スニーカーにまつわる噂話のあれやこれやを本明社長に聞く連載。目玉商品を乱発してきた「ナイキ(NIKE)と」の人気が徐々に落ち着きを見せ始め、「ニューバランス(NEW BALANCE)」や「プーマ(PUMA)」など、他のブランドが売れ始めている。“第3次スニーカーブーム”はまさに過渡期を迎えていると言っても過言ではない。今回は、時代の変化に対応するために必要な話。スニーカーブームの隆盛と衰退を何度も経験してきた本明社長が考える、ビジネスの基本のき。(この記事はWWDジャパン2021年10月18日号からの抜粋です)
――2019年に発売したインライン(通常モデルのこと)の“エア フォース1(AIR FORCE 1)”を履きつぶしちゃったんで買い直したいんですけど、見つからないんですよね。たまにリセールサイトに出品されても(定価1万5400円に対して)5万〜8万円で高いな、と。当時は並ばずに買えたんですが。
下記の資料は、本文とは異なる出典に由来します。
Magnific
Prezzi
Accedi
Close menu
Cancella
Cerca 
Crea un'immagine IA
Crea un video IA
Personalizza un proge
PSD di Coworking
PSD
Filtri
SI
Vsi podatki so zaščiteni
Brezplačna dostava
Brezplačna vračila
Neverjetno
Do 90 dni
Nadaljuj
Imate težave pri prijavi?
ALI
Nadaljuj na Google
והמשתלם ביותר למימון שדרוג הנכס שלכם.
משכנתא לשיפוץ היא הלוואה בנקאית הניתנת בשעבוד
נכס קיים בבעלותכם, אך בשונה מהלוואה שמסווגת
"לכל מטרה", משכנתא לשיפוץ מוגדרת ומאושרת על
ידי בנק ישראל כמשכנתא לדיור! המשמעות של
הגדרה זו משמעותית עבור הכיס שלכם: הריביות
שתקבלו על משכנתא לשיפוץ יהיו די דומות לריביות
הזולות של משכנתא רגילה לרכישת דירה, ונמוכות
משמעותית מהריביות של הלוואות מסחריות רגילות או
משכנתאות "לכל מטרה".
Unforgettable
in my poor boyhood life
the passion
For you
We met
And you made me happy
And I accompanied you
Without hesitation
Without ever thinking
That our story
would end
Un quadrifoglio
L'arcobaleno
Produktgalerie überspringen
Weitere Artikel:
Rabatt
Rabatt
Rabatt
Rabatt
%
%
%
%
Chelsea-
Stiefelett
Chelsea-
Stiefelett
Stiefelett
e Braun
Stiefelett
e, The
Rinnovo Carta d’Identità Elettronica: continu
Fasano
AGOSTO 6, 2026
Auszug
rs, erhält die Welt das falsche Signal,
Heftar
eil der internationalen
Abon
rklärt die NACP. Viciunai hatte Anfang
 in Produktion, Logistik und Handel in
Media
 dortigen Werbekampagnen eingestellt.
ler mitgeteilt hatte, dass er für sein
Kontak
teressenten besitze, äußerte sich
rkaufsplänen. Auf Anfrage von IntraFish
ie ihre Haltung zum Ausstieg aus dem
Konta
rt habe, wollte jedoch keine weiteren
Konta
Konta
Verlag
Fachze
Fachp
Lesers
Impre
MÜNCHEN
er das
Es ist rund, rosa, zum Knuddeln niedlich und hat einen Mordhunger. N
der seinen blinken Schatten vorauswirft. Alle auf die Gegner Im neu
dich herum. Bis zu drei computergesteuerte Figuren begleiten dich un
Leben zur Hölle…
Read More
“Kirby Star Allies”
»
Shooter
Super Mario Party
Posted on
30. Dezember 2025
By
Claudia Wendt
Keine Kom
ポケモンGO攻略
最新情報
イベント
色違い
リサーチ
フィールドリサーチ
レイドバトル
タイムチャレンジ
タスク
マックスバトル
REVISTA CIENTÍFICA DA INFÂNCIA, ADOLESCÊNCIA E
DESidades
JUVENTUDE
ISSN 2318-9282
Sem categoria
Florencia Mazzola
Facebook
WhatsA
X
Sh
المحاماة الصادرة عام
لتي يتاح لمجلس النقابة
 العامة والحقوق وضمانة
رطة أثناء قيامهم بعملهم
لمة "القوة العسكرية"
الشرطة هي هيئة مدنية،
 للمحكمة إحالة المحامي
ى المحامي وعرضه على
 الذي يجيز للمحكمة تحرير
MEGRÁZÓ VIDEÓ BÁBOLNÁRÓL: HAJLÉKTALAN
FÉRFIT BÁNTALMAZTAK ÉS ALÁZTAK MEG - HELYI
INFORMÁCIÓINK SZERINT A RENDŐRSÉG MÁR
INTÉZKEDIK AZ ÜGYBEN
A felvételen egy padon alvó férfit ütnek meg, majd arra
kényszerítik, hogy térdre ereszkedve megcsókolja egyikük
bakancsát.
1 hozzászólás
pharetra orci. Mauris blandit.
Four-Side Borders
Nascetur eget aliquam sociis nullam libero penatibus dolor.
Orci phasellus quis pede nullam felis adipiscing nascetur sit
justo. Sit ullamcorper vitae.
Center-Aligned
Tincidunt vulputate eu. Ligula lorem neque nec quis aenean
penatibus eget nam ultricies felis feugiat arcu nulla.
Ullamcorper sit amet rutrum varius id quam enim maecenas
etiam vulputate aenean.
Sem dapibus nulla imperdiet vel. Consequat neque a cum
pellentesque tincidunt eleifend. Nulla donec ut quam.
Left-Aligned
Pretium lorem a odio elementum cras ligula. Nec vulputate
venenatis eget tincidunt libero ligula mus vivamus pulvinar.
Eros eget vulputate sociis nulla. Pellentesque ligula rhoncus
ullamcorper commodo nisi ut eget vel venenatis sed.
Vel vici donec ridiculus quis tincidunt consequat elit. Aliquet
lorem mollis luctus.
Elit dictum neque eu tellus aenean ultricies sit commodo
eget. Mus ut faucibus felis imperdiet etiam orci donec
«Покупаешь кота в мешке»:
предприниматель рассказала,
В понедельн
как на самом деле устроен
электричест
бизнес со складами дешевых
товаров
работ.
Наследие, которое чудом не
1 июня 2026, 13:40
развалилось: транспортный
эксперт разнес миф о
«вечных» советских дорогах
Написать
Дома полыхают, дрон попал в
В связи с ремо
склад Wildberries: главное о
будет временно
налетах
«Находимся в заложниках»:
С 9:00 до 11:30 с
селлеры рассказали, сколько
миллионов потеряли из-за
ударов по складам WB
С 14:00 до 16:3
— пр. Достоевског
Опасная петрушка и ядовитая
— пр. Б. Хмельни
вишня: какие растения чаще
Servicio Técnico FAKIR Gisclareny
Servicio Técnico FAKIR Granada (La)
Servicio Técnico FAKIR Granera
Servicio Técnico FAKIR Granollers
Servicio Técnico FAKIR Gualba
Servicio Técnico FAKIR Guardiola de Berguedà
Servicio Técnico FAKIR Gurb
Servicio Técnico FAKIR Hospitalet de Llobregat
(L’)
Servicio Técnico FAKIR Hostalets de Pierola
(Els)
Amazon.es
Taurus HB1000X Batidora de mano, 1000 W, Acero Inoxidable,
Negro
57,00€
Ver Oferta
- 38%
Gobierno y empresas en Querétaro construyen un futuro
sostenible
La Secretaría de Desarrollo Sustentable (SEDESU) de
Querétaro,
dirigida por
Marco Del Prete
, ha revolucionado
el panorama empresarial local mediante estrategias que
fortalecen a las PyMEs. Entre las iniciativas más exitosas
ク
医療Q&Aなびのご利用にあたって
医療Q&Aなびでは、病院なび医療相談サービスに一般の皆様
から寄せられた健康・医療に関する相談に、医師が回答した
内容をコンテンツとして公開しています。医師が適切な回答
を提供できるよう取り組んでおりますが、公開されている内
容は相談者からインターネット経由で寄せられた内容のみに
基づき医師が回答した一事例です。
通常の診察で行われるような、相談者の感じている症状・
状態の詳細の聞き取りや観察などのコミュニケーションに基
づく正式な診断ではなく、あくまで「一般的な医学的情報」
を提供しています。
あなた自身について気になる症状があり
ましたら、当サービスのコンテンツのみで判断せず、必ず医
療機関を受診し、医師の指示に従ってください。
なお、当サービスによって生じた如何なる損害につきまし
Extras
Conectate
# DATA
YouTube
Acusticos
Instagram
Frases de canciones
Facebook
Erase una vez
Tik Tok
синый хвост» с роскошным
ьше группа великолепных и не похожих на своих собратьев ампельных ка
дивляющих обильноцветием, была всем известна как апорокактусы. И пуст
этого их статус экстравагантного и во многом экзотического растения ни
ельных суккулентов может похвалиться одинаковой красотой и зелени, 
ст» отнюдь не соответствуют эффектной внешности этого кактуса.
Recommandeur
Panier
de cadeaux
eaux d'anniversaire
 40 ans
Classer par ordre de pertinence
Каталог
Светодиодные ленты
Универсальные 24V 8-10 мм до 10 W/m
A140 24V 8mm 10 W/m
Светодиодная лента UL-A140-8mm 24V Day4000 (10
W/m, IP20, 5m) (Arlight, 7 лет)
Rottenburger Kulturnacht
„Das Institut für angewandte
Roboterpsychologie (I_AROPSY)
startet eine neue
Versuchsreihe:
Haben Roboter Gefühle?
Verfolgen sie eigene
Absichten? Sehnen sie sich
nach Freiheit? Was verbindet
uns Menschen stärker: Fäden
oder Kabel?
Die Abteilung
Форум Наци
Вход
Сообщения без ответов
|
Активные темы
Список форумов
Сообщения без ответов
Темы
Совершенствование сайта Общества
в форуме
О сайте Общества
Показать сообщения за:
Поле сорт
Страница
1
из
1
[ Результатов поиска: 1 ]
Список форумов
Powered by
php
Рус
本明秀文社長(以下、本明):そうそう。買った時は普通だなと思っても、注目されていないから逆に見つからない。買った人も同じように履きつぶしていたり、「ナイキ」もそもそも数を積んでなかったりする。本当の目利きはそういうモノを買っておいて、寝かせて出品する。それに、レアなモノをみんなが履いていればそれが普通になって、普通のモノが履きたくなるもの。これまでは白ベースのスニーカーが売れていたけど、反動で今は黒ベースのスニーカーの方が人気があるしね。
――それは面白いですね。
本明:ないモノはみんな欲しいけど、あるモノは誰も欲しがらない。最近は「ナイキ」も生産数が多過ぎて売り切れなくなってしまったから、スニーカーのリセール価格が落ちてきて、“にわか転売ヤー”が怖くて買えなくなってきたと聞くよ。(リセールサイトの)「スニダン」もとうとう販売手数料を取り始めるんでしょ?